§ **EXCERPT TO READ**
==*==
To date, two key industry support mechanisms have been announced: the Industry Growth Program (IGP), and the National Reconstruction Fund (NRF). The aim of these programs is to encourage private sector investment in catalytic projects necessary for building the new onshore capabilities. The clear focus being on Australia’s transition to clean energy, its pathway to net-zero emissions, and supporting positioning as a global renewable energy superpower.

However, the impact of these supports on achieving these objectives is yet to be significantly impactful. The IGP grants stream, only opened on 2 May 2024, and many businesses report hesitancy around NRF investment due to the ambiguity surrounding the details of investment and loan terms.

Charting the course: the ‘Future Made in Australia Act’ 

The recently announced ‘Future Made in Australia Act’ underscores the Government’s commitment to the manufacturing re-shoring objective, demonstrating a willingness to adopt an interventionist approach to safeguard and build our sovereign capabilities, ensure our competitiveness with neighbouring countries, and allies and guard against growing geo-political tensions.

Announced by Prime Minister Anthony Albanese at the Queensland Press Club in mid-April, the proposed ‘Future Made in Australia’ Act aims to bolster Australian industry development, mirroring strategies observed in countries like the United States, Japan, and Canada. This aligns with a global trend, as research published by the International Monetary Fund in April catalogued more than 2,500 industry policy interventions worldwide in 2023 – a threefold increase since 2019, predominantly in the world’s wealthiest, most advanced economies.

The ‘Future Made in Australia Act’ is set to provide a governing framework to coordinate government support for industry. This includes the $15bn National Reconstruction Fund, $2bn Hydrogen Headstart fund, $1bn Solar Sunshot fund, and other measures and incentives to be unveiled in the upcoming May Budget. The Act will necessitate close collaboration between industry and research and education institutions, including CSIRO.

We anticipate the upcoming Federal Budget will provide more details on the Act, with speculation including the introduction of new tax incentives, grants, and direct investment. A government taskforce has already identified four priority sectors: critical minerals, energy generation and storage, renewable hydrogen, and green steel.

The Act is also expected to introduce regulatory changes to stimulate investment, including streamlining the Foreign Investment Review Board rules. The government has already announced plans to fast-track ‘trusted investors’, such as pension funds.

Another key objective of this initiative is to counter the outflow of Australian intellectual property and expertise to more supportive international markets, such as the US through the IRA – established in 2022. A concurrent objective is also to bolster the complexity of Australia’s manufacturing sector, which, according to the Harvard Atlas of Economic Complexity, ranks Australia 93rd out of 133 countries in terms of the current state of a country’s productive knowledge, placing it alongside Pakistan and Uganda.

The role of trade and tariffs

As Australia fortifies its domestic manufacturing capabilities, it’s crucial for the Federal Government to maintain a balanced approach in reviewing trade policies and consider how these policies can best work alongside the Future Made in Australia Act. Australia is party to numerous bilateral and multilateral free trade agreements and, as a signatory to the World Trade Organisation agreement, it must ensure that the enhancement of onshore capability does not infringe upon any existing agreements.
==*==
§ **DATA SUPPLIED**
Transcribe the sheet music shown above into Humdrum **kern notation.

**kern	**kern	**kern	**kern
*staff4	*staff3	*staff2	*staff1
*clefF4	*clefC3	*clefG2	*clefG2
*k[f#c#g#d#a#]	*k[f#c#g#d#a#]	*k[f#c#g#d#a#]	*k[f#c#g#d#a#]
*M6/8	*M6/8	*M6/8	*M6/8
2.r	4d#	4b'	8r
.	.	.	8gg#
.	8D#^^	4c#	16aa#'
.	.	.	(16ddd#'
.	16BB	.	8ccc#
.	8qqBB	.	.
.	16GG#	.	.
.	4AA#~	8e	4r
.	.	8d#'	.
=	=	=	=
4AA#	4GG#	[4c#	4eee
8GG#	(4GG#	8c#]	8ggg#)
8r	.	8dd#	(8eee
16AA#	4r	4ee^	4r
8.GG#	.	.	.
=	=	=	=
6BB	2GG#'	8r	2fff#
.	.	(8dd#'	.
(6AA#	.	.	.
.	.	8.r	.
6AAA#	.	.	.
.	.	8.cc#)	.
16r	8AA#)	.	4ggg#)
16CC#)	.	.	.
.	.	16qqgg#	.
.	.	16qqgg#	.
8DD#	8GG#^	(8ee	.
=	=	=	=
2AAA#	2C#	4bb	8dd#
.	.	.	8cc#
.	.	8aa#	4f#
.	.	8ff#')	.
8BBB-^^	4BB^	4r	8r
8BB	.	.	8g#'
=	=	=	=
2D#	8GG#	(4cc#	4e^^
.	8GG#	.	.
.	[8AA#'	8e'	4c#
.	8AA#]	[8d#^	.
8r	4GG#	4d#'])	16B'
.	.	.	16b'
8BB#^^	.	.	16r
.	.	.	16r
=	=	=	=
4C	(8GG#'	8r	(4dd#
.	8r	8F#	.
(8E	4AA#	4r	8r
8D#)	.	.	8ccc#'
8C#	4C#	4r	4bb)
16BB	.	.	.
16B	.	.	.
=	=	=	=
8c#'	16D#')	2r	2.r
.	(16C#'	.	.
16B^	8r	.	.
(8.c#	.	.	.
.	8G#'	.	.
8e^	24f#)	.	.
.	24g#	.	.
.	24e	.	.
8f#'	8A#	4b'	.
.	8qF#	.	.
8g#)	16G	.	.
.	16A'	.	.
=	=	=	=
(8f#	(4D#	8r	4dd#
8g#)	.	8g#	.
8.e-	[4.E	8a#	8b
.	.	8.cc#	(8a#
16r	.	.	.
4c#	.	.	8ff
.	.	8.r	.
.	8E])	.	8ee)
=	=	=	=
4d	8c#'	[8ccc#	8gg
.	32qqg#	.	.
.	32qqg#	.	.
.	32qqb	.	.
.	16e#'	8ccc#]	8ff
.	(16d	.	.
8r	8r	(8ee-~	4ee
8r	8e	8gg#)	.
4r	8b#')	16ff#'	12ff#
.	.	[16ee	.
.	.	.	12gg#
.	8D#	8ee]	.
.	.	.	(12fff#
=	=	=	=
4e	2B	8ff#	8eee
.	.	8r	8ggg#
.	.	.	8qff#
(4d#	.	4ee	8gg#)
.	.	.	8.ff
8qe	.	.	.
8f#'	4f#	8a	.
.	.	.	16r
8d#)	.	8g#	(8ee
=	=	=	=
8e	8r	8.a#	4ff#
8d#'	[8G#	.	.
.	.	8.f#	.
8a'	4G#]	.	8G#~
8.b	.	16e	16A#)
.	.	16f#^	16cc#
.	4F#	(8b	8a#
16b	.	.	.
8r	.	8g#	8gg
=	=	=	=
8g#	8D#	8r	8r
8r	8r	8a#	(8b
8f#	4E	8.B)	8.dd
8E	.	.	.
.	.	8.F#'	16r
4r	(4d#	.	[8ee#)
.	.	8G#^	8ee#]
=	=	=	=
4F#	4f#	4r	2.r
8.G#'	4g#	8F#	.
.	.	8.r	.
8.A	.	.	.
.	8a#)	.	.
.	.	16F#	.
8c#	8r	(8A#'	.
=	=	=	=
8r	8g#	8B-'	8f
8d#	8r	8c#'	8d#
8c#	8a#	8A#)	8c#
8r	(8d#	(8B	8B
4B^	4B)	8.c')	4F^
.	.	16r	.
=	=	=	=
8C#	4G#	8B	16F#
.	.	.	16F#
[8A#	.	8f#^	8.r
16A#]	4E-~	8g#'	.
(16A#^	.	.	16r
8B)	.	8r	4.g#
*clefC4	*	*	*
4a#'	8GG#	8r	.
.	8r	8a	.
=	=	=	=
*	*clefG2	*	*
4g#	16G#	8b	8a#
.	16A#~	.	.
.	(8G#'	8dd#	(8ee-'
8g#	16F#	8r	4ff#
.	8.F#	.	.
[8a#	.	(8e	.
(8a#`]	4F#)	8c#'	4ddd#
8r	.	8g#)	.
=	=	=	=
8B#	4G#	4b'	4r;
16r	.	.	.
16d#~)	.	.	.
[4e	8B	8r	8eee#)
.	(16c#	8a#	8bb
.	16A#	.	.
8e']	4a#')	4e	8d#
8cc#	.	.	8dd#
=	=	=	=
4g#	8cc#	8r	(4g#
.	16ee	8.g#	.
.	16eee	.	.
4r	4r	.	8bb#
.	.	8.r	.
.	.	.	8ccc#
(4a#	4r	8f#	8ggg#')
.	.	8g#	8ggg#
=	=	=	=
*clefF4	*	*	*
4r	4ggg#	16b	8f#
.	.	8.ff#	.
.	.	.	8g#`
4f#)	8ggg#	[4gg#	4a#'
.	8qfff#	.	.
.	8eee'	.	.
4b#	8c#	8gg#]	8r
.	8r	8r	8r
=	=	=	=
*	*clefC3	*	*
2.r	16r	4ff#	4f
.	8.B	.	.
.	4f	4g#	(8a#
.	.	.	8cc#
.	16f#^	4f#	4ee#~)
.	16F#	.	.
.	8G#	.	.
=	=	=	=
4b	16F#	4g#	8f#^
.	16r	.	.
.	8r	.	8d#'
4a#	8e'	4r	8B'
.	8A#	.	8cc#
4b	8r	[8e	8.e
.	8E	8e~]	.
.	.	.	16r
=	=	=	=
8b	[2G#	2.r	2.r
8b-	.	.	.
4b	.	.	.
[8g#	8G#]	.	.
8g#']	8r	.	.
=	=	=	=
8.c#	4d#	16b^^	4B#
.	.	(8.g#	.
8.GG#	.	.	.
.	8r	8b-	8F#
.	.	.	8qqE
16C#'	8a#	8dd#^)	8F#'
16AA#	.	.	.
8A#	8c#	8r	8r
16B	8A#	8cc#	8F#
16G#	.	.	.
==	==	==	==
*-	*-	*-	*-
==*==
§ **PROBLEM 1**
Return each line of the records that contains the string "kern", matching case exactly.
§ **PROBLEM 2**
Continue the passage on Australia's industry policy, picking up after its last sentence.

§ **OUTPUT 1**
Transcribe the sheet music shown above into Humdrum **kern notation.
**kern	**kern	**kern	**kern

§ **OUTPUT 2**
The question arises: is it time to revisit the Customs Act 1901 (Cth) and consider amendments that would empower the government to take appropriate action, including tariff and non-tariff-based retaliation, to address unfair trade practices or when sovereign capabilities are under threat?

Such amendments could mirror the China 301 tariffs introduced by the USA, or the Carbon Border Adjustments Mechanism (CBAM) Tariffs implemented by the EU and UK, which apply to all non-EU imports regardless of whether a Free Trade Agreement (FTA) is in place. More recently, with the EU and USA introducing tariffs on Chinese Electric Vehicles (EVs), these markets might turn to Australia for the supply of goods for EV production. This could protect our domestic industry, foster new trading partnerships with Australia, and create an opportunity for Australia to specialise in EV batteries.

Strategically implemented tariffs and CBAMs can shape investment decisions. By levying tariffs on imported goods, governments can incentivise domestic manufacturers to produce locally, potentially encouraging investment in industries that were previously import-dependent. Tariffs can also shield domestic industries from foreign competition, creating a stable and protected market that may attract investment.

The mechanisms introduced by the USA and EU aim to stimulate domestic manufacturing capabilities while also reducing carbon emissions in supply chains. While additional tariffs and CBAMs could potentially open up new export markets, it’s important to consider whether such tariffs could impact existing positive relationships with our key trading partners.

Navigating the future: balancing intervention and market forces in Australian manufacturing

The government’s dedication to bolstering Australia’s sovereign manufacturing capabilities through continuous and future investments is clear. However, the challenge of establishing the domestic value chains necessary for self-sufficient manufacturing in the targeted sectors is significant.

The questions that linger are: Will the pace of support deployment and the nature and amount of incentives be adequate to hasten the transition and achieve the set objectives? Is the interventionist approach the right path, or should we rely on the free market to generate the necessary competition?

Furthermore, with revised inflationary outlooks, the impact of this policy on inflation and the possibility of impending cash rate increases also warrant consideration.

As Australia navigates its way towards a future made domestically, these questions will guide discourse. The answers will determine the success of the ‘Future Made in Australia Act’ and its role in securing Australia’s place as a global manufacturing powerhouse.